Once again, I'd like to thank y'all who sent your very best anniversary wishes to Poodle and me. We had a wunnerful evening with an exquisite meal!
As a selfprofessed foodie, I just HAD to share our menu with y'all. (Especially for those that called me a rube because I'm not so big on the veggies. How.Very.Dare.You.) For those of you who don't care from good food and wine, feel free to move on. Otherwise, sit back, grab a napkin and read on.
First off, the sommelier is one of the reasons I love this restaurant! He always remembers us and is so nice and enjoyable to speak with. Love him.
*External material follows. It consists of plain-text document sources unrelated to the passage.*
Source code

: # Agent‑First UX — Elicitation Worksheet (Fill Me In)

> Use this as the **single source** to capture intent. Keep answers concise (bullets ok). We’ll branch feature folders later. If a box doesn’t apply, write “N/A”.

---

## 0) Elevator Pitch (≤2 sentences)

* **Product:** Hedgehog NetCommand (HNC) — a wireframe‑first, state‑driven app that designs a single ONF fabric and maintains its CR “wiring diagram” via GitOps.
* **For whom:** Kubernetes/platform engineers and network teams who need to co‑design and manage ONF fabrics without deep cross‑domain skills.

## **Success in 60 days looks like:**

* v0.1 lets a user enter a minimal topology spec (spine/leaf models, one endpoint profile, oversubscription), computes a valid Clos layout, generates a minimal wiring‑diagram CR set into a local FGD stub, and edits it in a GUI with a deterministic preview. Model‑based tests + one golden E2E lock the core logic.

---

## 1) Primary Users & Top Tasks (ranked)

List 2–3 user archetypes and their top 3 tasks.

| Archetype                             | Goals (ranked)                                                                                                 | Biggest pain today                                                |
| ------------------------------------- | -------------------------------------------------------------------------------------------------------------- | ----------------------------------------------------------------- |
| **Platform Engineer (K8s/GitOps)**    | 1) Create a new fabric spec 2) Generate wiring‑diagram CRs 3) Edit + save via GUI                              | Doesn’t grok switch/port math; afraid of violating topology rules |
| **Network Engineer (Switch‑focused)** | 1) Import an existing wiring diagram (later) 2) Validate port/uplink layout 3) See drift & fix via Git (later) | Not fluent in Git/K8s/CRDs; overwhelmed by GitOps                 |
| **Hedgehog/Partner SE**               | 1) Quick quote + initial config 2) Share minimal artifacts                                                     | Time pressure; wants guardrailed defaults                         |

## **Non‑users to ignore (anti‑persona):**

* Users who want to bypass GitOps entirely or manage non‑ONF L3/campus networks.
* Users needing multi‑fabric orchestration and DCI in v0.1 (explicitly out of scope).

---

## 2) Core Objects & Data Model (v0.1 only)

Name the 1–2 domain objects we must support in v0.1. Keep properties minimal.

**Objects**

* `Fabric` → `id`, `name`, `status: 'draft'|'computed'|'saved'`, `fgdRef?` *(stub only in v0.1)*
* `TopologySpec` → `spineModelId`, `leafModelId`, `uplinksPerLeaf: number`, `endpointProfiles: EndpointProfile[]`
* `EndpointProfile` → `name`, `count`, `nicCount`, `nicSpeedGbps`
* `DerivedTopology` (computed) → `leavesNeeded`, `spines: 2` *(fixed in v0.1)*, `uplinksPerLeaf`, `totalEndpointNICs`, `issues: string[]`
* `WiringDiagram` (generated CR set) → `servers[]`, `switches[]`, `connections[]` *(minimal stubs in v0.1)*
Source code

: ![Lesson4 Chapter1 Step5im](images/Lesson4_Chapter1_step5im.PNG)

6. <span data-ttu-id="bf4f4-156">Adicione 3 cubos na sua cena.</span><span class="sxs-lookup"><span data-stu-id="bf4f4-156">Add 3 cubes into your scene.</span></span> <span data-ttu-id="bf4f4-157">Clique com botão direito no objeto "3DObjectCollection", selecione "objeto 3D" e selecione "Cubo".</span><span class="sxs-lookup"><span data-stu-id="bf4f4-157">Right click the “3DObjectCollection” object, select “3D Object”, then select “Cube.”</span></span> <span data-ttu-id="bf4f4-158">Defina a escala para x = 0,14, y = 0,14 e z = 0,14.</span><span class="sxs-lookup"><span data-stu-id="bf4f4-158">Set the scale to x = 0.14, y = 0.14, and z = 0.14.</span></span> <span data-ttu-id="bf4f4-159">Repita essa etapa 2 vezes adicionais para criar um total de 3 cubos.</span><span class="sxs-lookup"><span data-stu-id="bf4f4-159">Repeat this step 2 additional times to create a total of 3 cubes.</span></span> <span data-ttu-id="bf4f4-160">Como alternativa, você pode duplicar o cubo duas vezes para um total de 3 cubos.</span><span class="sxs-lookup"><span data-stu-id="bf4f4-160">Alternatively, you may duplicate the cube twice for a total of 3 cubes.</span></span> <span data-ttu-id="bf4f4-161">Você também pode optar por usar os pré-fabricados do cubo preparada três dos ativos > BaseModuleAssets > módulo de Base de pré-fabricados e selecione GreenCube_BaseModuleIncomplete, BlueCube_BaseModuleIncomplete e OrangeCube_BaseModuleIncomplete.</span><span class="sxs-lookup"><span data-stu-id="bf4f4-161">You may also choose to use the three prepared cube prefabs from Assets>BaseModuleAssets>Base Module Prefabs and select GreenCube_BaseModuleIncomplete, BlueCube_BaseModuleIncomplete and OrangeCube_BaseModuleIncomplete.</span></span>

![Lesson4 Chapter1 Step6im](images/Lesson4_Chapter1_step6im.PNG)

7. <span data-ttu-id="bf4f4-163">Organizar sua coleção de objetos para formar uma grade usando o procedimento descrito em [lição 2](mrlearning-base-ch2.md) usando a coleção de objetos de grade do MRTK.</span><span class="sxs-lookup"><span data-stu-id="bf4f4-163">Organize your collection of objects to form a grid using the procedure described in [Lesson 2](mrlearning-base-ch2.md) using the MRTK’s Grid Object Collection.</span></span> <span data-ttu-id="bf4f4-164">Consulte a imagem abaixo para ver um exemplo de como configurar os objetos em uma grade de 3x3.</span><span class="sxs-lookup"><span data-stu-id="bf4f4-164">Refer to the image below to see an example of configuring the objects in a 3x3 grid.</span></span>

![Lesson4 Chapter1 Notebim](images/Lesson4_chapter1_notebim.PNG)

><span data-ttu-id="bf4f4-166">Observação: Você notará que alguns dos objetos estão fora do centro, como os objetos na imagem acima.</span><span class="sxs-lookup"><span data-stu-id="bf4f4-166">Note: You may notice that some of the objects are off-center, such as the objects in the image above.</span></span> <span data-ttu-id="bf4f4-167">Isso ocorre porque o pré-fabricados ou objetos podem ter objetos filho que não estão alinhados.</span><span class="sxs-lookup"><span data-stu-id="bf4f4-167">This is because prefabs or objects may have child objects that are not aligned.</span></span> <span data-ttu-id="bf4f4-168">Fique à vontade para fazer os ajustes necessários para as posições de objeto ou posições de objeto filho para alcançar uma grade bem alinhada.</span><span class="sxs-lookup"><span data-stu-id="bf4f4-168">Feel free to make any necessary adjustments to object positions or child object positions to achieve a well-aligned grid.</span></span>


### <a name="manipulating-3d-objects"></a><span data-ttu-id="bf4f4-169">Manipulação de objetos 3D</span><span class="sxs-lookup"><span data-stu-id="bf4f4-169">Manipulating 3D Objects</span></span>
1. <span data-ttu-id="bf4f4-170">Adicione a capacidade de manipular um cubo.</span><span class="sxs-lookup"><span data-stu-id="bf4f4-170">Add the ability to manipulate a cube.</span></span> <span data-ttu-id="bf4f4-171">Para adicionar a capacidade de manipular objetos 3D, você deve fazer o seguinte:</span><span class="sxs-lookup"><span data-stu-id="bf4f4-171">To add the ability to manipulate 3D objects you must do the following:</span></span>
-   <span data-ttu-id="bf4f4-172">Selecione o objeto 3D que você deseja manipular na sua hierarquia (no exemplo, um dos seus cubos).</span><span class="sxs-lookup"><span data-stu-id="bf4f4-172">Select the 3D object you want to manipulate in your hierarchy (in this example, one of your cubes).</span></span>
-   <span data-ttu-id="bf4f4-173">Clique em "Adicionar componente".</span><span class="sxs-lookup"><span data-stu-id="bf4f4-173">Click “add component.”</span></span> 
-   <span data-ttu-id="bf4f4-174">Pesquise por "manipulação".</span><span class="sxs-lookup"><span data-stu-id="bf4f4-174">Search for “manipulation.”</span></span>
Next, the dining room hosts my second favourite view of the city. The only other view better than that is from the other side from the Island. Sigh.
Let's get down to business, shall we?
Aperitifs: Kir Royal
Amuse Bouche: Smoked trout, which was surprisingly good, considering I am SO not a fan of fish.
Appy: Pan Seared Foie Gras served on a potato pancake, with leeks and sautéed seasonal mushrooms and truffled foie gras jus. Sipped on a 2003 Château Lafaurie Peyraguey 1er Cru (Sauternes), which was a sweet, honey and apricot oral adventure. Yumm!
Dinner: Poodle had: Quebec Veal Rib Eye, with king oyster mushrooms, roasted cherry tomatoes and root vegetables, truffled veal jus.
I enjoyed: Naturally Raised Angus Beef 8 oz. Filet Mignon with whipped potatoes, french green beans and sauce Bordelaise.
During dinner we enjoyed a bottle of 1993 Château Haut-Brion 1er Grand Cru that we brought from home. It was the first time either of us indulged in a first growth and enjoyed letting the sommelier have a wee taste, too.
Dessert: Poodle enjoyed a dark and milk chocolate layer cake, a crisp chocolate wafer and strawberry sorbet.
I dove into Scaramouche's signature Coconut Cream Pie with white chocolate shavings and dark chocolate sauce. I save a glass of the Sauternes to have with the pie and it was an exquisite combination! Like sugar bombs going off in your mouth!
And to cap it off, coffee and Poodle had the 1988 Fonseca ‘Guimaraens’ Port.
Now if you'll excuse me, I have to go plan a creative menu of various water and lettuce recipes for the next 6 months.